Required task 1 ->
Reproduce the whole mailing list message about the ready_to_power_off flag, unchanged.

** Start Document passage **

Thread (24 messages) 24 messages, 5 authors, 2012-09-17

Re: [PATCH 1/2] scsi: sd: set ready_to_power_off for scsi disk

From: Aaron Lu <hidden>
Date: 2012-09-13 09:07:43
Also in: linux-acpi, linux-scsi

On 09/13/2012 04:56 PM, James Bottomley wrote:
On Thu, 2012-09-13 at 16:49 +0800, Aaron Lu wrote:
quoted
On 09/13/2012 04:37 PM, James Bottomley wrote:
quoted
On Thu, 2012-09-13 at 16:23 +0800, Aaron Lu wrote:
quoted
On 09/13/2012 04:14 PM, James Bottomley wrote:
quoted
On Thu, 2012-09-13 at 15:40 +0800, Aaron Lu wrote:
quoted
The ready_to_power_off flag is used to give indication to ATA layer
if this device's power can be removed when runtime suspended.

This flag is determined by individual SCSI driver like sr, sd.

This flag is introduced to support zero power ODD. When ODD
is runtime suspended, it may not be OK to remove its power.

But for disk, it is always OK to be powered off, so set this flag.
It is? I may have missed this, but where do you flush the cache of write
back cache devices you're about to power off?
I suppose that is handled in sd_suspend callback, the power off happens
after a device is runtime suspended.
Well that would mean something is wrong somewhere:  For runtime power
management using idle timers and forced standby, there's no need to
The current mechanism for scsi disk runtime pm is based on open/close.
If there is some process opened this block device, it will be in active
state; only when all opened session exited, it will enter runtime
suspend state.

** End Document passage **

Required task 2 ->
Show each line of the rows that contains the string "kern". Case counts.

** Start Provided data **

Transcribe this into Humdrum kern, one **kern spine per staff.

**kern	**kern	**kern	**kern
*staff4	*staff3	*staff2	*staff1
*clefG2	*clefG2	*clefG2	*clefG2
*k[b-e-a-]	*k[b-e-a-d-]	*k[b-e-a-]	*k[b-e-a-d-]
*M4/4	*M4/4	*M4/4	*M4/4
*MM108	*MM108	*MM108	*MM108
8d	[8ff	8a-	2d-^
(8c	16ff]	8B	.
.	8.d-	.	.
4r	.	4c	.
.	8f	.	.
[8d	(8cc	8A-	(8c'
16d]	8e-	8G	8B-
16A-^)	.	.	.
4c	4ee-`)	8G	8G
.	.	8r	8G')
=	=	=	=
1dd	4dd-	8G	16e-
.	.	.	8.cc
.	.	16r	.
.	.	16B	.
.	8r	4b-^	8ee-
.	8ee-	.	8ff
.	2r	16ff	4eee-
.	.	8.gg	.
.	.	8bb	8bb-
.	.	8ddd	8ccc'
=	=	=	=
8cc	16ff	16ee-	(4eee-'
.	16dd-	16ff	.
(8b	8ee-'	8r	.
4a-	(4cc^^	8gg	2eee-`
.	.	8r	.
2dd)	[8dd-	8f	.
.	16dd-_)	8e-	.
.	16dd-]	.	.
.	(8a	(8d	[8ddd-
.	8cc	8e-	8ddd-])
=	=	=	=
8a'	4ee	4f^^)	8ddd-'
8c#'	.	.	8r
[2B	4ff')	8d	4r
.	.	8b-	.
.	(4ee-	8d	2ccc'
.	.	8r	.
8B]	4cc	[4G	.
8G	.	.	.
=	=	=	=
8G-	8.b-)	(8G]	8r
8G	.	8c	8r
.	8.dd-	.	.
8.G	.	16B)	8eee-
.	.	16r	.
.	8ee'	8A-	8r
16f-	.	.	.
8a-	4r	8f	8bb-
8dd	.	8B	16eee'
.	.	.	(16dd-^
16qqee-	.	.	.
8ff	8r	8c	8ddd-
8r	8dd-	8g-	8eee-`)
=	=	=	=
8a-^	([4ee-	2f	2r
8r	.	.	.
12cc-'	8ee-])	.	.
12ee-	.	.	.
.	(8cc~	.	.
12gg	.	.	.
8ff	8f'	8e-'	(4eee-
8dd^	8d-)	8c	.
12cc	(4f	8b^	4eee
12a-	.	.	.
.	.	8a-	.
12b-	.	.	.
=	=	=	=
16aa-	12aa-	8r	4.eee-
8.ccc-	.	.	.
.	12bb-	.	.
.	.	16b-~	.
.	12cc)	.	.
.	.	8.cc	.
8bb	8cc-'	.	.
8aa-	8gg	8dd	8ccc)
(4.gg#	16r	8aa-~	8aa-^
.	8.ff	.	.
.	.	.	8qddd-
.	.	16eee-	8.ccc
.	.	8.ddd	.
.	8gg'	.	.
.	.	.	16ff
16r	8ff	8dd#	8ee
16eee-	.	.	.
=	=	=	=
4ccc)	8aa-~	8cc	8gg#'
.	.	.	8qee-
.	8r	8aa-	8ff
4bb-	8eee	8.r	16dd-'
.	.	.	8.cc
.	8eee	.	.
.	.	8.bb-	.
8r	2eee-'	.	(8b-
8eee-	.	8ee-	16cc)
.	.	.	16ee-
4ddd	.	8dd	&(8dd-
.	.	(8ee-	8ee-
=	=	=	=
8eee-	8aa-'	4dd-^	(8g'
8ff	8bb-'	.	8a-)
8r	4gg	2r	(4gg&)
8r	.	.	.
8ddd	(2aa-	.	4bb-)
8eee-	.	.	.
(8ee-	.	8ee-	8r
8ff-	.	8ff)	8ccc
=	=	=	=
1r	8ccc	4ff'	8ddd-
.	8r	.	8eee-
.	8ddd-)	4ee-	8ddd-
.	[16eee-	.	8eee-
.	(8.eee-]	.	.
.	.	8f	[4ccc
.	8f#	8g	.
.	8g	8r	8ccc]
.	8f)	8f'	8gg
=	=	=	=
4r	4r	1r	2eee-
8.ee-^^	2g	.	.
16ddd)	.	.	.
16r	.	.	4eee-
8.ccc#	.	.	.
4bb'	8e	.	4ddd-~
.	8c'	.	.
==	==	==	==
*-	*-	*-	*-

** End Provided data **

Correct response 1 ->
Thread (24 messages) 24 messages, 5 authors, 2012-09-17

Re: [PATCH 1/2] scsi: sd: set ready_to_power_off for scsi disk

From: Aaron Lu <hidden>
Date: 2012-09-13 09:07:43
Also in: linux-acpi, linux-scsi

On 09/13/2012 04:56 PM, James Bottomley wrote:
On Thu, 2012-09-13 at 16:49 +0800, Aaron Lu wrote:
quoted
On 09/13/2012 04:37 PM, James Bottomley wrote:
quoted
On Thu, 2012-09-13 at 16:23 +0800, Aaron Lu wrote:
quoted
On 09/13/2012 04:14 PM, James Bottomley wrote:
quoted
On Thu, 2012-09-13 at 15:40 +0800, Aaron Lu wrote:
quoted
The ready_to_power_off flag is used to give indication to ATA layer
if this device's power can be removed when runtime suspended.

This flag is determined by individual SCSI driver like sr, sd.

This flag is introduced to support zero power ODD. When ODD
is runtime suspended, it may not be OK to remove its power.

But for disk, it is always OK to be powered off, so set this flag.
It is? I may have missed this, but where do you flush the cache of write
back cache devices you're about to power off?
I suppose that is handled in sd_suspend callback, the power off happens
after a device is runtime suspended.
Well that would mean something is wrong somewhere:  For runtime power
management using idle timers and forced standby, there's no need to
The current mechanism for scsi disk runtime pm is based on open/close.
If there is some process opened this block device, it will be in active
state; only when all opened session exited, it will enter runtime
suspend state.

Correct response 2 ->
Transcribe this into Humdrum kern, one **kern spine per staff.
**kern	**kern	**kern	**kern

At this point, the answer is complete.